Left, Carlson Hall when it was new in 1938. From 1988 onward it would house the Tanner Center for a decade. Right, in 2008, the Tanner Center moved to its new premises in the Carolyn Tanner Irish Humanities Building.
Despite the still unfinished state of my magnum opus, I look back at my year in the Tanner Center as having had enormous importance in my life—Last Pieta was my first book-length work and it really taught me to write. Even though, by the time I retired, my brain could no longer handle the book’s 300-something pages and convoluted plot, enough of my story-telling skills remained that I was able to write the disconnected series of essays on my dementia that, with much help from Shen Christenson and Kirstin Scott as well as my agent Kate Garrick and Hachette senior editor Paul Whitlatch, has now become my memoir Memory’s last Breath: Field Notes on My Dementia.

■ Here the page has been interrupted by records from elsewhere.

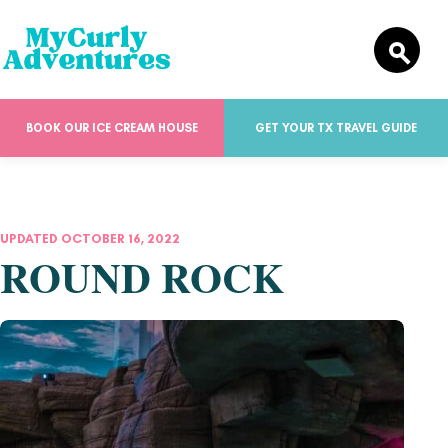
BOOK OUR ICE CREAM HOUSE
GET YOUR TX TRAVEL GUIDE
UPDATED OCTOBER 16, 2022
ROUND ROCK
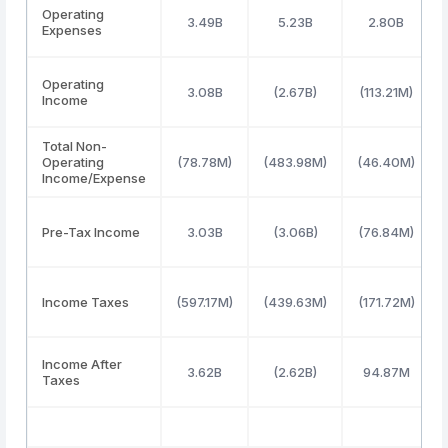
Operating
3.49B
5.23B
2.80B
Expenses
Operating
3.08B
(2.67B)
(113.21M)
Income
Total Non-
Operating
(78.78M)
(483.98M)
(46.40M)
Income/Expense
Pre-Tax Income
3.03B
(3.06B)
(76.84M)
Income Taxes
(597.17M)
(439.63M)
(171.72M)
Income After
3.62B
(2.62B)
94.87M
Taxes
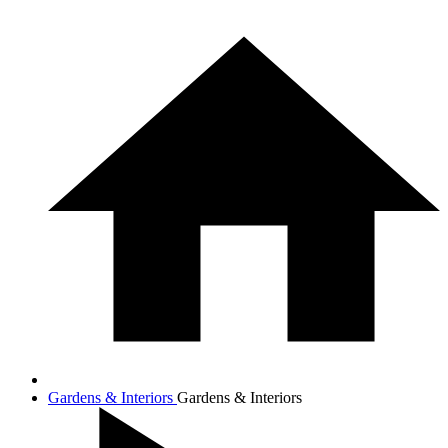
Gardens & Interiors
Gardens & Interiors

In addition to the blissful daytime hours of research and writing, I received the bonus of an exceptional office mate: my fellow fellow Susan Anderson. The year when Susan and I shared an office fell in a difficult time of my life when Peter was commuting to Nevada for almost three years for his job of transforming that state’s worker’s compensation system from paper to electronics. He was gone for the work week and home only on weekends. Marissa had just left home for her own apartment and Newton was in high school and the only family member living at home with me during the week. It was so lovely to have a friend in Susan, single at the time, with whom I could go to grad student events and who could come to our house to share a meal with Newton and me. Sometimes she and I hung out together to study and, particularly in winter, she would stay for a “sleepover” to avoid the snowy roads. She and her family still today count as precious members of our made-in America family.
My return to the Tanner Center to read from and answer questions about Memory’s Last Breath is to me a matter of nostalgia, both the happy and melancholic kinds. Should you be free on the afternoon of Thursday Sept 7 at 3 pm, it would be lovely to see you there.
August 29, 2017 @ 5:42 pm
YOU have moved on to new strengths. More courage and independence than ever, More teaching of impossible subject matter. I love you and will be there eager to learn more from you.
August 30, 2017 @ 9:41 am
Shen, you are the dearest friend to always show your interest and encouragement. I am so glad you will be able to come. I’ll e-mail you about the chance for coffee SOON!
August 29, 2017 @ 11:52 pm
It will be a wonderful event! Congratulations Gerda!
August 30, 2017 @ 9:40 am
Thanks so much, Lynne. Hope you are doing well. Thinking of the last time we were at your house and sat in your beautiful back year–it must be spectacular this time of the year when everything has come to full growth. Enjoy! Lots of love.
August 30, 2017 @ 1:51 am
Liewe Gerda, Erika het toe haar Memory’s Last Breath gekry saam met een vir my. ‘n boekwinkel in Houtbaai het dit vir haar bestel. Ek het begin lees en geniet dit baie. 10/10. Liefde groete.
August 30, 2017 @ 9:39 am
Baie dankie vir die woord dat jy my boek geniet. Jy sal baie familiestories herken! Baie liefde.